A core component of SchNetPack is the :class:`AtomisticModel`, which is the base
class for all models implemented in SchNetPack. It is essentially a PyTorch module with
some additional functionality for specific to atomistic machine learning.

The particular features and requirements are:

* **Input dictionary:**
   To support a flexible interface, each model is supposed to take an input dictionary
   mapping strings to PyTorch tensors and returns a modified dictionary as output.

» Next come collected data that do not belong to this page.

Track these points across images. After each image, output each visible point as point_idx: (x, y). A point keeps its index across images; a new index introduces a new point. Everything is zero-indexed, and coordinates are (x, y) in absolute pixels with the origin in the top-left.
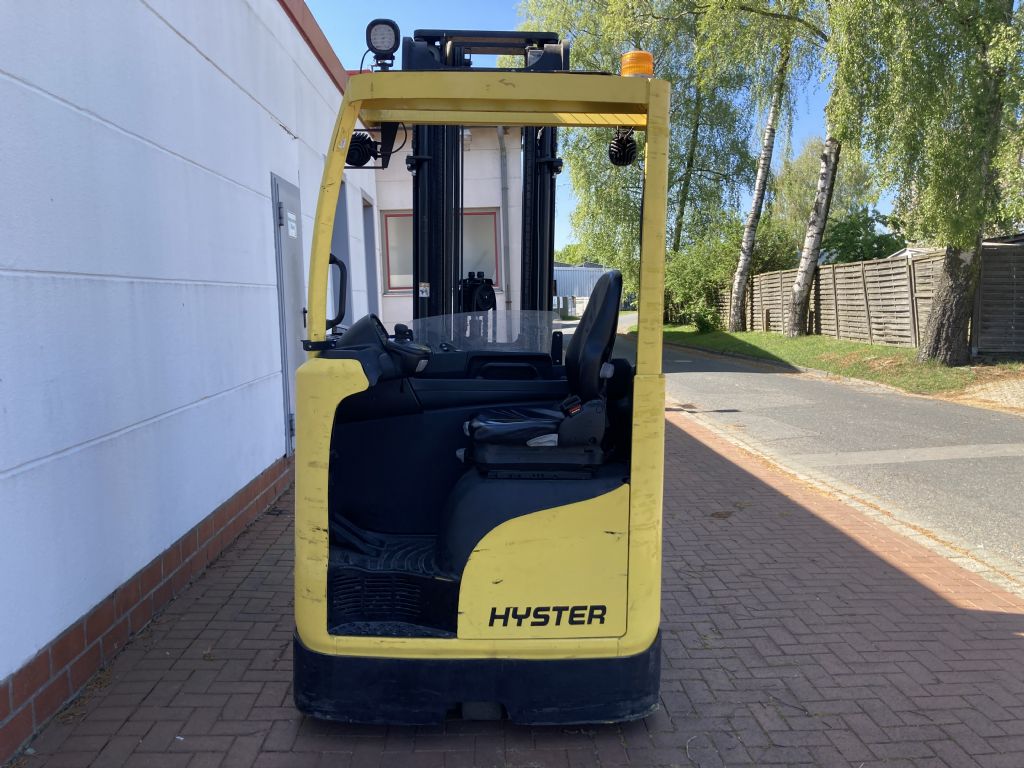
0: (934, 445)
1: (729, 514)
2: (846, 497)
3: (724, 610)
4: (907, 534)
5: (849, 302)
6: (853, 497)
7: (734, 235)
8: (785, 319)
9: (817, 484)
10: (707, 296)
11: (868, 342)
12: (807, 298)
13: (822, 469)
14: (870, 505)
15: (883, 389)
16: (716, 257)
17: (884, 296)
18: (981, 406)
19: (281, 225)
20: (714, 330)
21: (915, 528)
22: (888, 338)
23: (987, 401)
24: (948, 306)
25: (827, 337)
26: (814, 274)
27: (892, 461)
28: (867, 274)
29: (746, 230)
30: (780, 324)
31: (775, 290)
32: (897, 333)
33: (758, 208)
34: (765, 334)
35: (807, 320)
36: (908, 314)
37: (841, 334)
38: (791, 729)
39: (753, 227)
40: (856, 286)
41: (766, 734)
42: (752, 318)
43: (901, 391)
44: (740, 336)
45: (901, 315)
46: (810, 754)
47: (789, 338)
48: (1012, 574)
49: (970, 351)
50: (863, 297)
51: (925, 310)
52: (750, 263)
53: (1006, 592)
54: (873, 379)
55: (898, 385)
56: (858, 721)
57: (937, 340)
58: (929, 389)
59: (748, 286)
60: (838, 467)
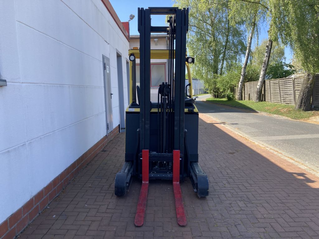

* **Automatic collection of required dervatives:**
   Each layer that requires derivatives w.r.t to some input, should list them as strings
   in `layer.required_derivatives = ["input_key"]`. The `requires_grad` of the input
   tensor is then set automatically.

.. currentmodule::transform
* **Post-processing:**
   The atomistic model can take a list of non-trainable :class:`Transform`s that are
   used to post-process the output dictionary. These are not applied during training.
   A common use case are energy values that a large offsets and require double
   precision. To be able to still run a single precision model on GPU, one can substract
   the offset from the reference data during a preprocessing stage and then add it
   to the model prediction in post-processing after casting to double.

.. currentmodule:: model
While :class:`AtomisticModel` is a fairly general class, the models provided in
SchNetPack follow a structure defined in the subclass :class:`NeuralNetworkPotential`:

#. **Input modules:**: the input dictionary is sequentially passed to a list of PyTorch
   modules that return a modified dictionary

#. **Representation:**: the input dictionary is passed to a representation module that
   computes atomwise representation, e.g. SchNet or PaiNN. The representation is added
   to the dictionary

#. **Output modules:**: the dictionary is sequentially passed to a list of PyTorch
   modules that store the outputs in the dictionary

Adhering to the structure of :class:`NeuralNetworkPotential` makes it easier to define
config templates with Hydra and it is therefore recommended to subclass it wherever
possible.

Task
====
.. currentmodule:: task

The :class:`AtomisticTask` ties the model, outputs, loss and optimizers together and defines
how the neural network will be trained. While the model is a vanilla PyTorch module,
the task is a :class:`LightningModule` that can be directly passed to the
PyTorch Lightning :class:`Trainer`.

To define an :class:`AtomisticTask`, you need to provide:

* a model as described above

* a list of :class:`ModelOutput` which map output dictionary keys to target properties and assigns a loss function and other metrics

* (optionally) optimizer and learning rate schedulers